False and Deceptive

As the year 2012 opened, consumers and businesses were faced with a Federal mandate outlawing the sale of incandescent light bulbs on the pretense that they are inefficient electrically and economically. As a nation we were commanded, over our protests, that we are forced to buy folded fluorescent “CFL” bulbs, because even though they cost more to purchase, cost more to manufacture, and cost more environmentally due to the dangerous mercury in them and because there is no practical way consumers can recycle them, that these “efficient” CFL bulbs will last 11 years and use less electricity.

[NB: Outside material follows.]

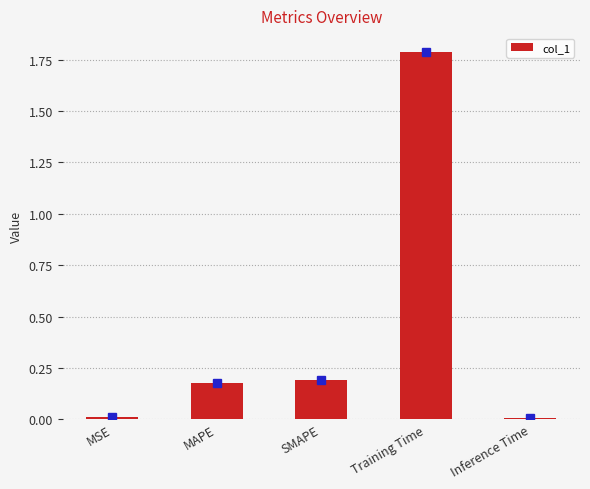

Between Inference Time and MAPE, which is larger?

MAPE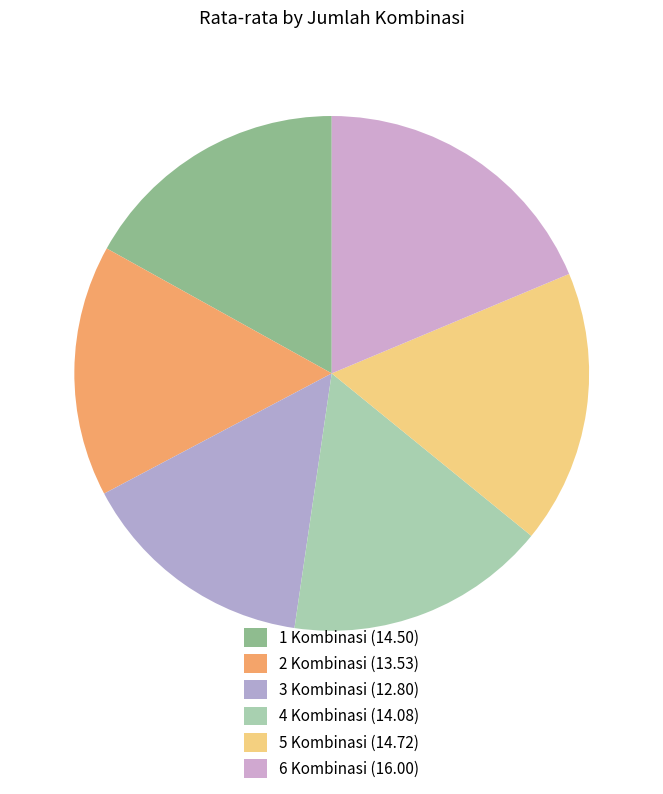

How many slices are in this pie chart?

6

Now that a year has almost passed, we can evaluate and see that the facts are different than the promise. I found incandescent bulbs to last in my home many months or possibly a few years. The photos below are of CFL bulbs installed February through April 2012, and died by September 2012 — five to seven months life for the bulb.

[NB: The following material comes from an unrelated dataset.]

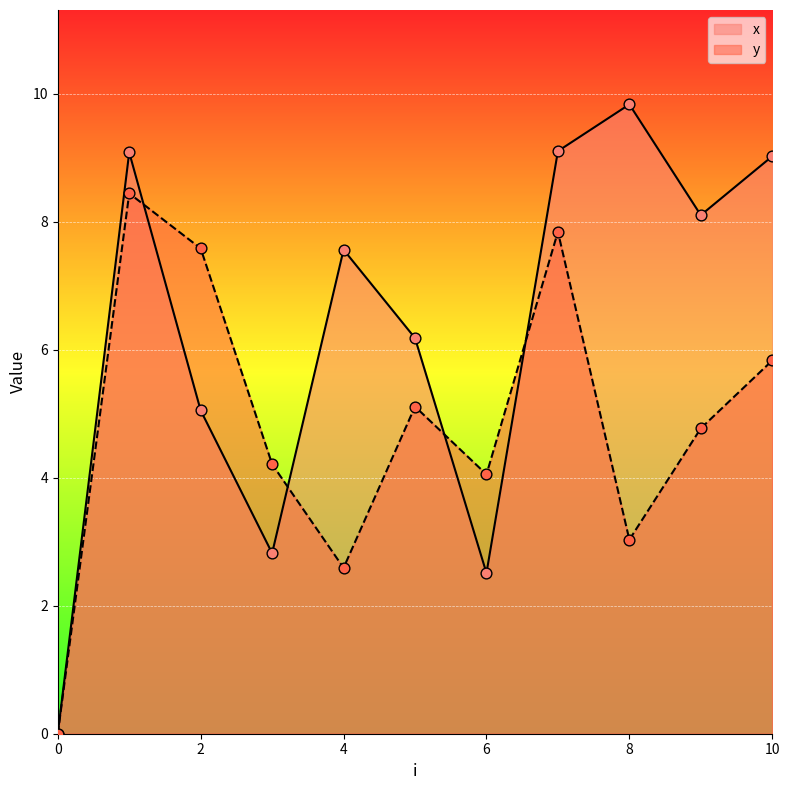

What are all the series names shown in the legend?

x, y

I do not advocate going backwards to higher electricity use in our light bulbs, but I do advocate demanding bulb manufacturers make their bulbs well enough that they live up to the promise: they must work anywhere incandescent bulbs work, deliver as much light in the same of more complete spectrum than incandescent bulbs using less electricity, and last a minimum of 11 years before requiring replacement. There must also be a recycling process in place and a clear penalty for manufactures who do not live up to this standard as well as an incentive for consumers to recycle the bulbs. One approach, since no bulbs should need to be recycled for 10 more years, is to add a paragraph to the legislation to achieve the following:

  1. All retail stores which sell light bulbs shall accept bulbs for recycling, and shall accept defective bulbs — those which last less than 11 years from date of sale
  2. If a consumer brings in a defective bulb, retailer shall give consumer another new or rebuilt bulb of the same luminosity and physical arrangement and shall immediately pay the consumer one dollar ($1.00) cash for each failed bulb to compensate consumer for expenses in returning the bulb. “Store credit” or other non-liquid payment means may not be used without the consumer’s expressed consent.
  3. All retail stores which have received bulbs for recycling or because they are defective (did not last the promised 11 years), retailer shall ship said bulbs to the manufacturer, or US agent for said manufacturer.
  4. If a retailer ships defective bulbs to manufacturer (or agent) manufacturer shall pay all of retailer’s reasonable expenses of shipping and handling to retailer plus two dollars ($2.00) to compensate retailer for money paid to consumer and to compensate retailer for expenses of accepting the bulbs from the consumer, and return ship at manufacturer’s expense, new or rebuilt replacement bulbs to replace the defective bulbs. Payment shall be sent to retailer no more than 5 business days from the date defective bulbs arrived at manufacturer’s location
  5. Neither retailer nor manufacturer is required to accept bulbs with a broken glass envelope.